Mais madame, d'habitude, c'est le prof qui donne les objectifs !

… jusqu'à leur auto-évaluation

"A la fin de chaque de séance, indique Isabelle Le Brun, je fais un bilan avec les étudiants pour voir ce qu'ils ont retenu, ce qu'ils vont mettre en place et ce qu'il leur reste à faire. L'objectif est de leur apprendre à se projeter."

L'enseignante travaille aussi avec ses étudiants sur des critères d'évaluation qu'ils modifient et valident ensemble, de manière à pouvoir noter leurs camarades, dans un cadre bienveillant. À la fin de l'UE, ils s'auto-évaluent eux-mêmes sur chacun de leurs objectifs, en expliquant où ils en sont. Un système de bonification valorise les objectifs les plus difficiles à atteindre, afin de "les inciter à aller vers des objectifs plus ambitieux", explique Isabelle Le Brun, qui pondère l'ensemble des évaluations pour obtenir la note finale.

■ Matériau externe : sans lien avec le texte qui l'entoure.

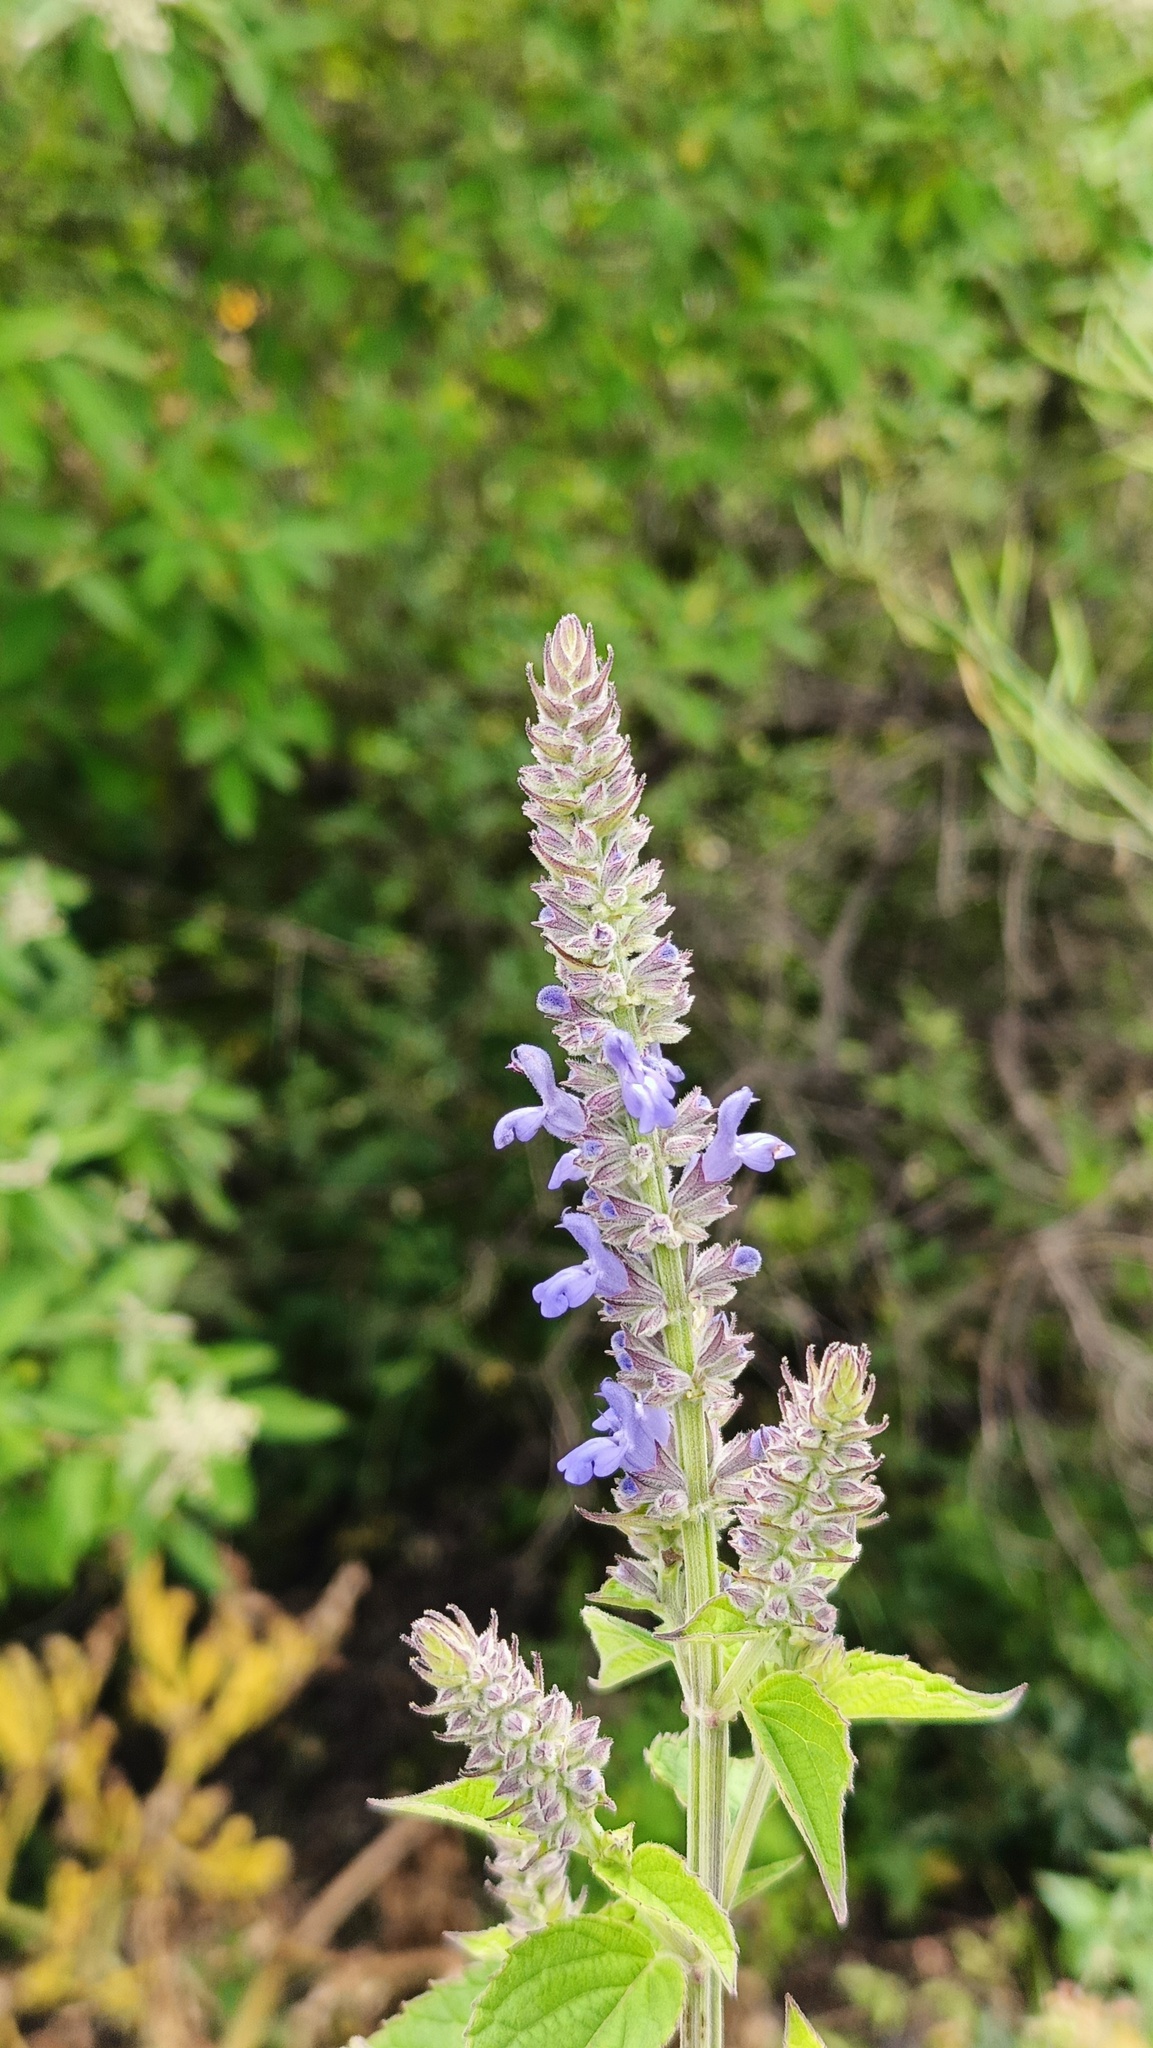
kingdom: Plantae
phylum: Tracheophyta
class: Magnoliopsida
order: Lamiales
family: Lamiaceae
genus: Salvia
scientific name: Salvia polystachia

Les résultats reflètent le profil des étudiants qui choisissent cette option : "Ils sont généralement d'un niveau bon ou moyen", regrette Isabelle Le Brun. Si elle a néanmoins accueilli un décrocheur, il est difficile de toucher ceux qui en auraient le plus besoin. L'écueil est le même que pour le tutorat. Reste que le cours se révèle utile pour les étudiants qui le suivent, d'après les retours "globalement positifs" recueillis par l'enseignante.

des méthodes utiles au quotidien

"Lors de ma première année à l’université, indique une étudiante en deuxième année de biologie, je me suis rendu compte que j’avais du mal à acquérir une méthode de travail qui me convenait et j’avais l’impression de perdre mon temps à essayer de chercher par moi-même." Appréciant l'interactivité des séances et l'ambiance "conviviale", la jeune fille estime que cette UE lui a apporté "beaucoup de connaissances sur les méthodes d’apprentissage et de mémorisation qu'[elle a] pu mettre en œuvre tout au long du semestre et qu'[elle] utilise encore aujourd’hui. Par ailleurs, certains de ces conseils et méthodes ne sont pas uniquement utiles dans le cadre des études mais aussi au quotidien."

En définitive, il en résulte parfois aussi un changement d'état d'esprit qui peut être très profond, comme en témoigne cet étudiant de L3 de biologie : "Mme Isabelle Le Brun a brisé le mur du stéréotype selon lequel nous naissons avec un 'quotient intellectuel' défini. Elle nous a démontré que ce n'était pas le cas (par le biais d'articles scientifiques), que nous pouvions nous améliorer, renforcer notre cerveau, et que nous pouvons tous réussir."